Before I began Sound Eco Adventures in May 1987, my very first boating excursions on the Sound were with the family’s 14-foot Zodiac inflatable skiff, powered by a 25 hp outboard.  Besides the two oars that were always secured to the skiff, we always had a 2 hp “kicker” (small outboard engine) along as an emergency backup.  Safety and the importance of backup systems when boating in remote areas of coastal Alaska had been drummed into us field biologists by the FWS.  Field work around Kodiak Island my first three summers in Alaska had reinforced this.

I spent a lot of time exploring the Sound with my family and friends in that Zodiac.

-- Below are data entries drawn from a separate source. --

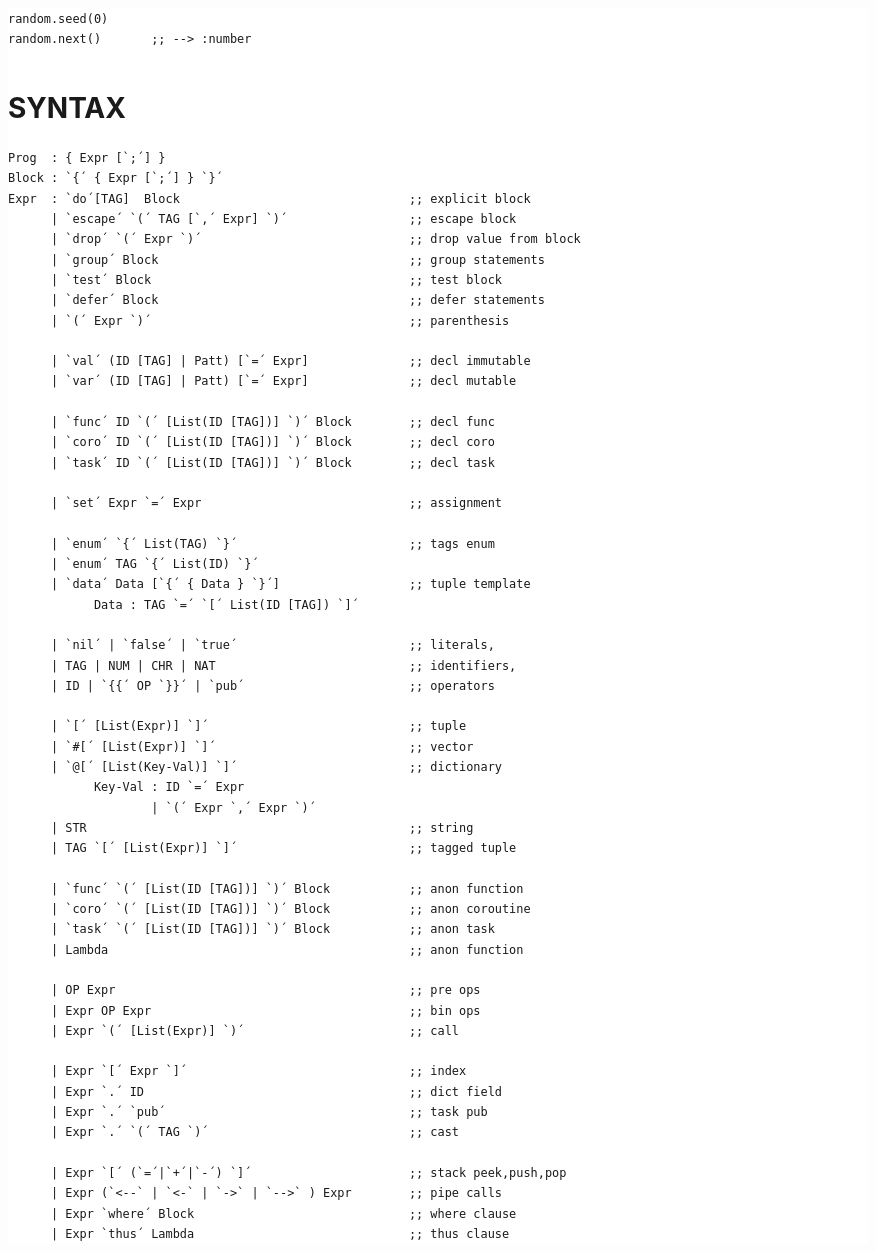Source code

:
 ```
random.seed(0)
random.next()       ;; --> :number
```

# SYNTAX

```
Prog  : { Expr [`;´] }
Block : `{´ { Expr [`;´] } `}´
Expr  : `do´[TAG]  Block                                ;; explicit block
      | `escape´ `(´ TAG [`,´ Expr] `)´                 ;; escape block
      | `drop´ `(´ Expr `)´                             ;; drop value from block
      | `group´ Block                                   ;; group statements
      | `test´ Block                                    ;; test block
      | `defer´ Block                                   ;; defer statements
      | `(´ Expr `)´                                    ;; parenthesis

      | `val´ (ID [TAG] | Patt) [`=´ Expr]              ;; decl immutable
      | `var´ (ID [TAG] | Patt) [`=´ Expr]              ;; decl mutable

      | `func´ ID `(´ [List(ID [TAG])] `)´ Block        ;; decl func
      | `coro´ ID `(´ [List(ID [TAG])] `)´ Block        ;; decl coro
      | `task´ ID `(´ [List(ID [TAG])] `)´ Block        ;; decl task

      | `set´ Expr `=´ Expr                             ;; assignment

      | `enum´ `{´ List(TAG) `}´                        ;; tags enum
      | `enum´ TAG `{´ List(ID) `}´
      | `data´ Data [`{´ { Data } `}´]                  ;; tuple template
            Data : TAG `=´ `[´ List(ID [TAG]) `]´

      | `nil´ | `false´ | `true´                        ;; literals,
      | TAG | NUM | CHR | NAT                           ;; identifiers,
      | ID | `{{´ OP `}}´ | `pub´                       ;; operators

      | `[´ [List(Expr)] `]´                            ;; tuple
      | `#[´ [List(Expr)] `]´                           ;; vector
      | `@[´ [List(Key-Val)] `]´                        ;; dictionary
            Key-Val : ID `=´ Expr
                    | `(´ Expr `,´ Expr `)´
      | STR                                             ;; string
      | TAG `[´ [List(Expr)] `]´                        ;; tagged tuple

      | `func´ `(´ [List(ID [TAG])] `)´ Block           ;; anon function
      | `coro´ `(´ [List(ID [TAG])] `)´ Block           ;; anon coroutine
      | `task´ `(´ [List(ID [TAG])] `)´ Block           ;; anon task
      | Lambda                                          ;; anon function

      | OP Expr                                         ;; pre ops
      | Expr OP Expr                                    ;; bin ops
      | Expr `(´ [List(Expr)] `)´                       ;; call

      | Expr `[´ Expr `]´                               ;; index
      | Expr `.´ ID                                     ;; dict field
      | Expr `.´ `pub´                                  ;; task pub
      | Expr `.´ `(´ TAG `)´                            ;; cast

      | Expr `[´ (`=´|`+´|`-´) `]´                      ;; stack peek,push,pop
      | Expr (`<--` | `<-` | `->` | `-->` ) Expr        ;; pipe calls
      | Expr `where´ Block                              ;; where clause
      | Expr `thus´ Lambda                              ;; thus clause

```

[1]: https://fsantanna.github.io/sc.html
[2]: https://en.wikipedia.org/wiki/Structured_concurrency
[3]: https://en.wikipedia.org/wiki/Event-driven_programming
[4]: https://en.wikipedia.org/wiki/Esterel
[5]: https://en.wikipedia.org/wiki/Lua_(programming_language)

Most of the time we stayed in US Forest Service recreation cabins, especially the five that were then closest to Whittier, at Pigot Bay, Paulson Bay, Harrison Lagoon, South Culross and Coghill Lake.

Trips to the Coghill cabin were always an extra adventure, because they required traveling three miles up the Coghill River from tidewater.  Negotiating the shallow tide flats off the river’s mouth was the first challenge because of the many logs and snags that litter the bottom there, and the milky glacier water of the river itself that limits visibility. The very first such trip in August 1980 was right after several days of steady rain, and the river was running high, bank to bank. As I discovered on the very next trip, however, the river level was usually quite a bit lower, and the challenge was to avoid hitting the outboard’s prop on the rocky bottom.  I always carried a spare propeller, and more than once had to use the spare when a rock took out the first one.  Another challenge on that trip was having to portage the boat and gear around an Alaska Fish and Game Department salmon-counting weir just downstream from the lake.

Other challenges on the Coghill River that always faced us on the float trip back downstream were sweepers (tree branches and logs jutting into the river from the banks) when water was high, and again avoiding hitting the outboard’s prop on rocks when water in the river was low.  Most of the time we just floated downstream with the current and the outboard tilted up, maneuvering with the oars until we got to tidewater.

1991-1994 as a biologist, and a little personal time

I haven’t spent nearly as much time in the eastern Sound as the western side, but did get to know the area some working for the FWS from 25′ Boston Whalers when I helped with winter marine bird surveys in March of 1991 and 1993, and again summer 1993. And again when I worked as a Wildlife Planner for Chugach National Forest, on an orientation cruise aboard a live-aboard chartered boat in September 1992.

Once Sound Eco Adventures opened for business in May 1987 (as Sound Water Taxi), most of my boating time was in the western and northern parts of the Sound. This broad area included the waters east from Whittier to Glacier Island in the north, and south to the lower reaches of Hinchinbrook Entrance, Montague Strait and Port Bainbridge.  I explored to the heads of most of the bays, fjords and inlets, and circumnavigated all the larger and many smaller islands in this broad area.  I have been in and through Columbia Bay several times, but have never gone all the way to Columbia Glacier due to the usual amounts of impenetrable ice above the moraine reef near Heather Island.

To the south from Whittier, I have explored to the heads of all the mainland western bays and their smaller inlets, and south from there to the lower reaches of Montague Strait as far as McClure Bay on the east side of the Strait, and around Danger Island and Point Elrington on the west side.  In Port Bainbridge south to Cape Puget and Point Elrington I have been to Montague Point at the north end of Montague Island on whale watching trips many times, and a few times in adjacent Hinchinbrook Entrance as far south as Ship Rock, right at the mouth of the Entrance. To the head of Rocky Bay on an early solo exploring trip in the Sound Access, spending two nights anchored at the extreme head.

On the east side of Hinchinbrook Entrance, I have been inside Constantine Harbor just a couple times, and during the March 1991 marine bird survey, I piloted a FWS Boston Whaler along the west side of Hawkins Island from Johnstone Point all the way to Cordova in a snowstorm, and once on the September 1992 Forest Service show-and-tell cruise aboard the M/V Auklet.